* **TASK PROMPT**
Carry on the passage about E. dermatitidis lung infection from its last sentence.

The isolation of E. dermatitidis from respiratory samples confirms diagnosis, ideally supported by repeat cultures, growth on Sabouraud dextrose agar, and molecular identification. Histopathological confirmation is rare and usually reserved for suspected invasive disease [19,20,21]. Given the overlap with colonization, clinical judgment remains essential in deciding whether to initiate antifungal therapy.
Treatment remains non-standardized due to the rarity of cases. In vitro susceptibility profiles show variable responses, but azoles, particularly voriconazole and posaconazole, demonstrate consistent activity. Amphotericin B shows less efficacy and is usually reserved for severe infections or as induction therapy. Voriconazole is the most commonly used agent, likely due to its excellent lung penetration and activity against melanized fungi. It is employed as monotherapy or following initial induction with amphotericin B or itraconazole. Itraconazole is often used orally in milder cases or as a step-down agent. Posaconazole is generally reserved for cases with azole intolerance or resistance [9,18,22,23,24,25,26,27,28,29,30,31].
Although specific treatment durations are seldom reported, available evidence suggests regimens typically last 3 to 6 months, with prolonged therapy (>6 months) in patients with structural lung disease or coinfections (e.g., NTM). In a few cases, surgical resection was performed, either due to localized disease or inadequate response to medical therapy, highlighting the potential utility of a combined medical–surgical approach in selected patients [9,18,22,23,24,25,26,27,28,29,30,31].
Clinical outcomes are generally favorable, particularly in immunocompetent individuals. The only fatality in the reviewed literature involved a patient with multiple comorbidities and likely immunosuppression. Thus, individualized therapeutic strategies based on clinical severity, host status, radiologic progression, and microbiological findings are essential [32,33,34,35].
In our case, the patient received a 12-week course of oral voriconazole, combined with levofloxacin and doxycycline targeting concurrent bacterial pathogens. Inhaled amikacin was added to address chronic Pseudomonas colonization. Voriconazole was initiated despite the absence of systemic symptoms, given the presence of new inflammatory opacities on imaging, the co-isolation of multiple pathogens, and the patient’s prior history of opportunistic infection (NTM infection).

* **INFORMATION GIVEN**
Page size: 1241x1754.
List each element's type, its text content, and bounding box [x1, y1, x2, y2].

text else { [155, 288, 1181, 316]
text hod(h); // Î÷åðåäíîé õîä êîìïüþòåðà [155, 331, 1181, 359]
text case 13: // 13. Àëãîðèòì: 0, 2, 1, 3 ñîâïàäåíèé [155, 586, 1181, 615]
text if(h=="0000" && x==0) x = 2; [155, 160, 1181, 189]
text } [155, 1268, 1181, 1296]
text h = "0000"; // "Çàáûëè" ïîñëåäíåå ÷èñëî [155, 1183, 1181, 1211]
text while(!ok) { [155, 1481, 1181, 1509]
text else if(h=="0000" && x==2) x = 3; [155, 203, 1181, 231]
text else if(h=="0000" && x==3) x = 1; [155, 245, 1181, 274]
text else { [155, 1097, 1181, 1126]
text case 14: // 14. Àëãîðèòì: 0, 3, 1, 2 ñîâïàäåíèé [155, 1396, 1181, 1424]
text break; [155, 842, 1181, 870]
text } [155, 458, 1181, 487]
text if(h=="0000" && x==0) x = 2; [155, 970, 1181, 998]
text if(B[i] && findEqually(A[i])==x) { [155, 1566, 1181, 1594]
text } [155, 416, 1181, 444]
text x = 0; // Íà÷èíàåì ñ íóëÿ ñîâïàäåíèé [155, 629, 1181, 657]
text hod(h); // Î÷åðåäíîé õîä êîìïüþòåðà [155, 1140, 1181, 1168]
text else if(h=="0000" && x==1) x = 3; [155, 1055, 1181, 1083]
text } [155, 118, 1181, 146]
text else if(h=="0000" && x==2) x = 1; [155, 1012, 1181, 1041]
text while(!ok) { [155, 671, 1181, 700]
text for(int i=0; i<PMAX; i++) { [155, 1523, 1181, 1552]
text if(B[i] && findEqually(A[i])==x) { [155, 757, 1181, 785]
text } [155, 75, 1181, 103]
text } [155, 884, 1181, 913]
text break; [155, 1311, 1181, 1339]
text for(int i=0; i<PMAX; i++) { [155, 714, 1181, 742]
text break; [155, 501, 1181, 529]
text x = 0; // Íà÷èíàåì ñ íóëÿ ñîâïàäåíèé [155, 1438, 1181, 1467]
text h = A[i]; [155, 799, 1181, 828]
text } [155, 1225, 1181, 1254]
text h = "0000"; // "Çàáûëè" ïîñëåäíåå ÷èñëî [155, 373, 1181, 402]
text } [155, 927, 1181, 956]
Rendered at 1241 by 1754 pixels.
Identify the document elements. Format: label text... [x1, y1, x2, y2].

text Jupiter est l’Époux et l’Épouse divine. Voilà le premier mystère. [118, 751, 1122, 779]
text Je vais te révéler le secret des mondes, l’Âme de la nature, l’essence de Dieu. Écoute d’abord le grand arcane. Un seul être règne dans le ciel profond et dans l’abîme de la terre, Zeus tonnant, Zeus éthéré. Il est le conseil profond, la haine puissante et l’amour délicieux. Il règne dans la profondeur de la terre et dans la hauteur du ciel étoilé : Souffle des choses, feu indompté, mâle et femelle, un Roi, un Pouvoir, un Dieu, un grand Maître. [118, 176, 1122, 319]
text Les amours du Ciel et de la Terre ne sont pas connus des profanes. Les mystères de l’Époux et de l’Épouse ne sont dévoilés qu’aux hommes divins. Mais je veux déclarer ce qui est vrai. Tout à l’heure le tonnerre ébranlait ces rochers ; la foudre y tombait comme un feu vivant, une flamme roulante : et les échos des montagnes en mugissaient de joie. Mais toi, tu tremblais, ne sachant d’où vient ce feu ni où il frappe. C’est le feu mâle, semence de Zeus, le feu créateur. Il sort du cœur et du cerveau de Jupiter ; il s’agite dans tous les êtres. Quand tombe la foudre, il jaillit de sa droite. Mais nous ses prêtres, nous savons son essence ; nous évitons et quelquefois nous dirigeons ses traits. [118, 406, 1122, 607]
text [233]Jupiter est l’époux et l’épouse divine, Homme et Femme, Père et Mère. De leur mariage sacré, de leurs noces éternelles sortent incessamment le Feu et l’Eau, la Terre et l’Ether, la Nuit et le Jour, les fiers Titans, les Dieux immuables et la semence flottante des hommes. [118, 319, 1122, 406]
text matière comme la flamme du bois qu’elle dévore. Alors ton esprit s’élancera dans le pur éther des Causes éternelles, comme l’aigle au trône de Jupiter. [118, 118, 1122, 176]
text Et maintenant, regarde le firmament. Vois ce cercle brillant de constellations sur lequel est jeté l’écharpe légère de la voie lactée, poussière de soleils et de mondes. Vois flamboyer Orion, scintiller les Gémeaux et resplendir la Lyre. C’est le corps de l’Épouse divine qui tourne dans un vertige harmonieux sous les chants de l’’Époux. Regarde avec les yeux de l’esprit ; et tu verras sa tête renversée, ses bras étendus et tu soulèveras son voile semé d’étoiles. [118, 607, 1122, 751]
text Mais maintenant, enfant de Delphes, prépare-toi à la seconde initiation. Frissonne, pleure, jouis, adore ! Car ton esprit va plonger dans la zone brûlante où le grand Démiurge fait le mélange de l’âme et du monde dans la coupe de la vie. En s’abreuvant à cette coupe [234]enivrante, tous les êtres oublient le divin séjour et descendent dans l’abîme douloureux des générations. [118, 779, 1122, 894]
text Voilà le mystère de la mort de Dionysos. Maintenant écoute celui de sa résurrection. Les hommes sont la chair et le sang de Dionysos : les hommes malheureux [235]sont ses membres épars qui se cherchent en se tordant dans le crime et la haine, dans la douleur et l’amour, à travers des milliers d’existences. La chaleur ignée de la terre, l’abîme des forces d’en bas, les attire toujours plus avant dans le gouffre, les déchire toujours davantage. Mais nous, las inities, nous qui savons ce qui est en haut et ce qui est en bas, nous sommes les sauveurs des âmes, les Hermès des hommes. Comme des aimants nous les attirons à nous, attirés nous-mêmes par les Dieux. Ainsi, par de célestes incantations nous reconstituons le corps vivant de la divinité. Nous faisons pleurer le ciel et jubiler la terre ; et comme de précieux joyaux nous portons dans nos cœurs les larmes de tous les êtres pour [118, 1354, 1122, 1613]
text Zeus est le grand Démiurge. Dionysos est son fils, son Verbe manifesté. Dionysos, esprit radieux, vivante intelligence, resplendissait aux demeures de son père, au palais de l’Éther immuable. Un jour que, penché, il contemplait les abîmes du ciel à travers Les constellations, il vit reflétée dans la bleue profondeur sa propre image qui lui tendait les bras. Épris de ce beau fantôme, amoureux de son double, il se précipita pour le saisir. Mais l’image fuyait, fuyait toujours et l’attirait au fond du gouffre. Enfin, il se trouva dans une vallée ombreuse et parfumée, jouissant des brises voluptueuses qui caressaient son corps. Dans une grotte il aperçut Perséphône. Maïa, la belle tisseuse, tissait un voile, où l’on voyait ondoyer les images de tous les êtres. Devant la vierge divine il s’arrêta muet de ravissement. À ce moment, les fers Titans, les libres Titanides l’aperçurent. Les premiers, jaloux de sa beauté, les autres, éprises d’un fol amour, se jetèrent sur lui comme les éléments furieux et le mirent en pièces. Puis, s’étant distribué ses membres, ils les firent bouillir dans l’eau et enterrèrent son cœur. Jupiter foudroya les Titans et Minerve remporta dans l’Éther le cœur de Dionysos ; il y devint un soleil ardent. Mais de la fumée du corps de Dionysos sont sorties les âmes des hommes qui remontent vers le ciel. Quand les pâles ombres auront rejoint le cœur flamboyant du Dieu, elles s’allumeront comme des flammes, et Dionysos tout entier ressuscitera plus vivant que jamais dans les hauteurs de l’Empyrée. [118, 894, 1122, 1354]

* **ANSWER AREA**
Follow-up imaging showed stable disease, and repeat BAL continued to yield E. dermatitidis without clinical worsening. Given the absence of deterioration, further antifungal therapy was withheld in agreement with infectious disease specialists, suggesting a colonization phenotype rather than active infection.
This case is of particular scientific and clinical relevance due to the rarity of E. dermatitidis infection in immunocompetent patients with non-CF bronchiectasis. While its role as an opportunistic pathogen is increasingly recognized, most cases involve individuals with CF, hematologic malignancy, or immunosuppression. Reports in structurally abnormal but immunocompetent lungs remain scarce. In our case, it could be plausible that the patient’s prior exposure to systemic chemotherapy and monoclonal antibodies may have caused long-lasting subclinical immune dysregulation, thereby promoting fungal persistence. In Table 1, we describe briefly the main case reports published in the literature despite the fact that they are rare. Describing such cases contributes to expanding our understanding of the potential role of dematiaceous fungi in chronic respiratory conditions and highlights the diagnostic and therapeutic uncertainties they present.
Moreover, this report underscores the need for heightened awareness of atypical fungal pathogens in patients with bronchiectasis, especially when standard therapies fail or when radiologic findings are unusual. Reporting rare but well-characterized infections enhances evidence-based decision-making, reveals emerging susceptibility patterns, and helps define the natural history of fungal colonization in chronic airway disease.
Rather than merely presenting an unusual isolation, our aim is to stimulate broader interest in under-recognized fungal pathogens, emphasize the complexity of host–microbe interactions in bronchiectasis, and support future research aimed at developing tailored diagnostic tools and antifungal treatment protocols. Ultimately, this case highlights the critical role of multidisciplinary collaboration, spanning pulmonology, infectious diseases, microbiology, and radiology, in managing complex airway infections and improving patient outcomes.

Clinical Course

The patient’s bronchoscopy revealed isolation of Exophiala dermatitidis, along with Pseudomonas aeruginosa and methicillin-sensitive Staphylococcus aureus. She was initially treated with oral levofloxacin for 14 days, doxycycline for 7 days, and aerosolized amikacin for 15 days. A 12-week course of voriconazole (200 mg twice per day) was also initiated. The follow-up chest CT scan revealed persistent inflammatory opacities without new consolidations (Figure 2). Repeat BAL again grew Exophiala dermatitidis, and galactomannan was borderline (0.19) without other bacterial isolations. Given clinical stability and the absence of new respiratory symptoms, further antifungal therapy was withheld. At her most recent evaluation, she remained asymptomatic, with stable pulmonary function and imaging.

4. Conclusions

This case highlights the emerging relevance of Exophiala dermatitidis as a potential respiratory pathogen in patients with chronic lung disease, even in the absence of overt immunosuppression. Although rare, E. dermatitidis should be considered in the differential diagnosis of new pulmonary infiltrates, particularly in individuals with structural airway abnormalities such as non-cystic fibrosis bronchiectasis (NCFB).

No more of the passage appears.